RECORDS FOR THE EXERCISE

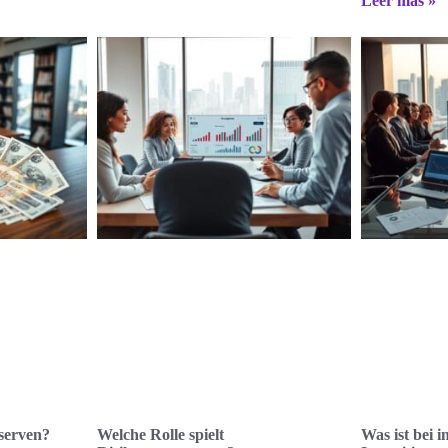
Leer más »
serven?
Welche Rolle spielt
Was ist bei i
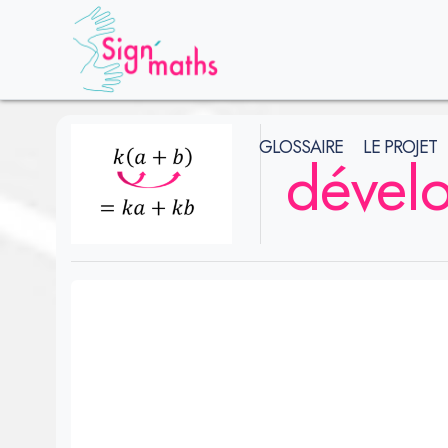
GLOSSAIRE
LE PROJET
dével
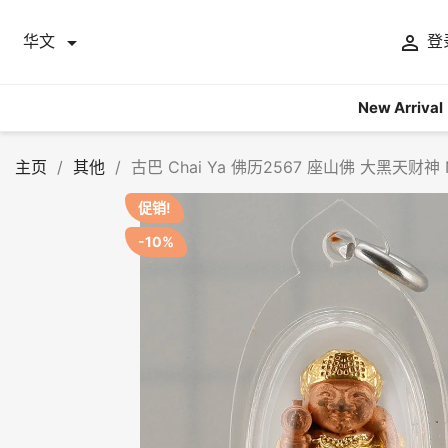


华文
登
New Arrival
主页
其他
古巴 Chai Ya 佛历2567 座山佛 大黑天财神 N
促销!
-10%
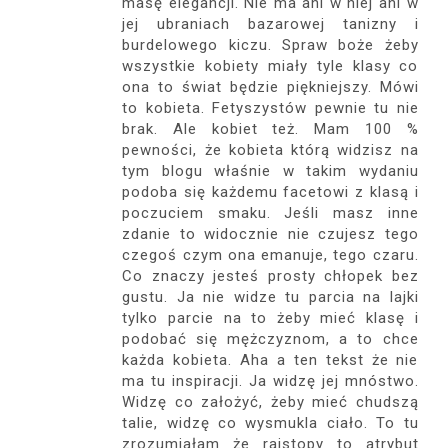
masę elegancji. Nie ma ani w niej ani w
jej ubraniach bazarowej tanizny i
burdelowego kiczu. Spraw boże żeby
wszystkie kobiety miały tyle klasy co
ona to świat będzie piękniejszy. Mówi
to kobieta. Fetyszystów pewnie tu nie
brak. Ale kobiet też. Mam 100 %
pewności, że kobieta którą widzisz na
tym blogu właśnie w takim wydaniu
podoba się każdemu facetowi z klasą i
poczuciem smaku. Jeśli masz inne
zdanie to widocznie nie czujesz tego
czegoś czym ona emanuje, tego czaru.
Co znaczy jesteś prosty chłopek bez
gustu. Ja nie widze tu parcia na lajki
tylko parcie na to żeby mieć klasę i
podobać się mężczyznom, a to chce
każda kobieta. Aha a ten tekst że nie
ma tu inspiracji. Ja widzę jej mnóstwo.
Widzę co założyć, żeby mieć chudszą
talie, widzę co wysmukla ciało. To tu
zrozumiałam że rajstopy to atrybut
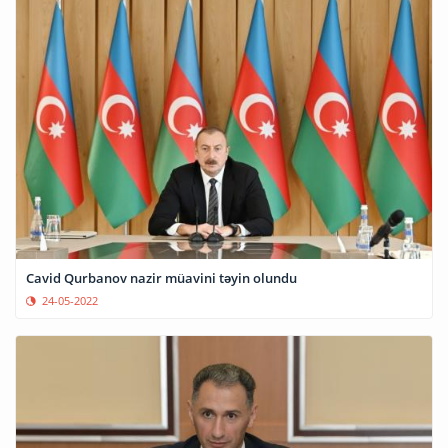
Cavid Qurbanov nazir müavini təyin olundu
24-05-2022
--
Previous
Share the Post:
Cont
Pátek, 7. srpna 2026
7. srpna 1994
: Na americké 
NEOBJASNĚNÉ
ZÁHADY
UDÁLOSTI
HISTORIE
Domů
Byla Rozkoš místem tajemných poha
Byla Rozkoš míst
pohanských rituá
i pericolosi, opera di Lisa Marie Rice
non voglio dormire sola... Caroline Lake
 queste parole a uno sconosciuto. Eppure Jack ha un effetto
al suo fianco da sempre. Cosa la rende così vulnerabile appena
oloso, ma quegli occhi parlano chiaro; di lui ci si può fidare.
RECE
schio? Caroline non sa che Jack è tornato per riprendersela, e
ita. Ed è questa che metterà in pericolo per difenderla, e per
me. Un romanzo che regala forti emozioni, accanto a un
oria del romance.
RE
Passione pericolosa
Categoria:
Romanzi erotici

REQUIREMENT
Output the lines above between the one holding "oloso, ma quegli" and the one holding "Romanzi erotici", inclusive, with nothing before or after them.

RESPONSE
oloso, ma quegli occhi parlano chiaro; di lui ci si può fidare.
RECE
schio? Caroline non sa che Jack è tornato per riprendersela, e
ita. Ed è questa che metterà in pericolo per difenderla, e per
me. Un romanzo che regala forti emozioni, accanto a un
oria del romance.
RE
Passione pericolosa
Categoria:
Romanzi erotici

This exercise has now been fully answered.